Work to complete: Copy all entries without alteration and skip the pictures they hold.

Exercise material:
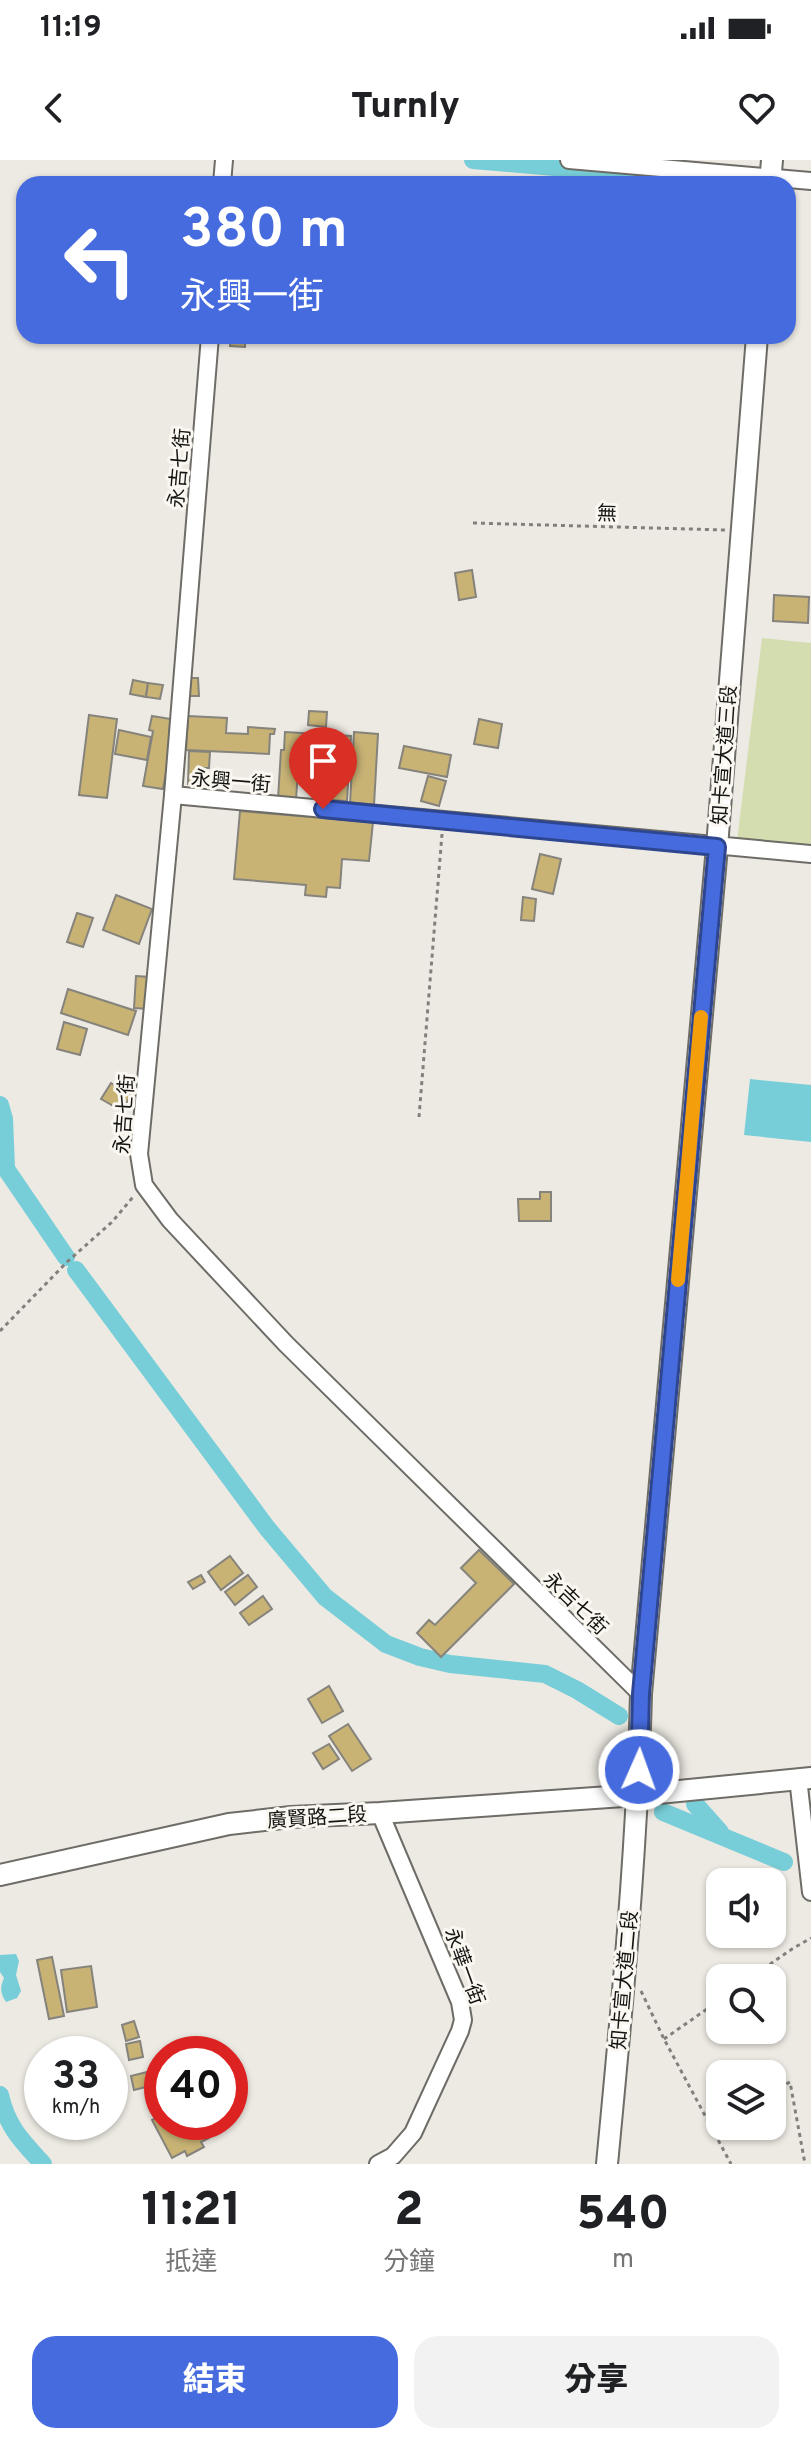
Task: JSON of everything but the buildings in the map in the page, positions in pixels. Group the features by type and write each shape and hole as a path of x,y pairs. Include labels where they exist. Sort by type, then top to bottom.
{"street":[{"path":"569,160 771,174"},
{"name":"永吉七街","path":"209,344 173,795 139,1154 144,1185 170,1220 286,1344 641,1694"},
{"name":"知卡宣大道三段","path":"638,1795 641,1694 717,847 756,344"},
{"name":"永興一街","path":"173,795 811,854"},
{"path":"804,1778 811,1892"},
{"name":"廣賢路二段","path":"0,1875 229,1824 291,1817 638,1795 804,1778"},
{"name":"知卡宣大道二段","path":"607,2164 627,1958 638,1795"},
{"name":"永華一街","path":"378,2164 393,2156 413,2133 463,2020 460,2002 380,1813"}],"path":[{"name":"無","path":"473,523 741,530"},
{"path":"419,1117 443,821"},
{"path":"0,1331 67,1262 112,1222 144,1185"},
{"path":"770,1964 811,1938"},
{"path":"627,1958 664,2039 706,2117"},
{"path":"664,2039 706,2010"},
{"path":"786,2084 790,2082 805,2164"},
{"path":"718,2140 731,2164"}],"green space":[{"path":"762,638 811,643 811,848 737,841"}],"water":[{"path":"750,1079 811,1085 811,1142 744,1135"},
{"path":"16,1954 19,1961 16,1975 21,1991 17,1998 6,2002 1,1990 4,1978 0,1972 0,1955"}],"waterway":[{"path":"473,160 657,176"},
{"path":"0,1105 4,1119 6,1167"},
{"path":"0,1160 66,1257"},
{"path":"76,1270 267,1528 325,1597 386,1644 450,1664 545,1674 619,1716"},
{"path":"695,1804 720,1832"},
{"path":"663,1812 784,1862"},
{"path":"0,2095 11,2125 43,2164"}],"slow traffic":[{"path":"678,1280 701,1017"}],"route":[{"path":"323,809 717,847 641,1694 639,1770"}]}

Task result:
Task: JSON of everything but the buildings in the map in the page, positions in pixels. Group the features by type and write each shape and hole as a path of x,y pairs. Include labels where they exist. Sort by type, then top to bottom.
{"street":[{"path":"569,160 771,174"},
{"name":"永吉七街","path":"209,344 173,795 139,1154 144,1185 170,1220 286,1344 641,1694"},
{"name":"知卡宣大道三段","path":"638,1795 641,1694 717,847 756,344"},
{"name":"永興一街","path":"173,795 811,854"},
{"path":"804,1778 811,1892"},
{"name":"廣賢路二段","path":"0,1875 229,1824 291,1817 638,1795 804,1778"},
{"name":"知卡宣大道二段","path":"607,2164 627,1958 638,1795"},
{"name":"永華一街","path":"378,2164 393,2156 413,2133 463,2020 460,2002 380,1813"}],"path":[{"name":"無","path":"473,523 741,530"},
{"path":"419,1117 443,821"},
{"path":"0,1331 67,1262 112,1222 144,1185"},
{"path":"770,1964 811,1938"},
{"path":"627,1958 664,2039 706,2117"},
{"path":"664,2039 706,2010"},
{"path":"786,2084 790,2082 805,2164"},
{"path":"718,2140 731,2164"}],"green space":[{"path":"762,638 811,643 811,848 737,841"}],"water":[{"path":"750,1079 811,1085 811,1142 744,1135"},
{"path":"16,1954 19,1961 16,1975 21,1991 17,1998 6,2002 1,1990 4,1978 0,1972 0,1955"}],"waterway":[{"path":"473,160 657,176"},
{"path":"0,1105 4,1119 6,1167"},
{"path":"0,1160 66,1257"},
{"path":"76,1270 267,1528 325,1597 386,1644 450,1664 545,1674 619,1716"},
{"path":"695,1804 720,1832"},
{"path":"663,1812 784,1862"},
{"path":"0,2095 11,2125 43,2164"}],"slow traffic":[{"path":"678,1280 701,1017"}],"route":[{"path":"323,809 717,847 641,1694 639,1770"}]}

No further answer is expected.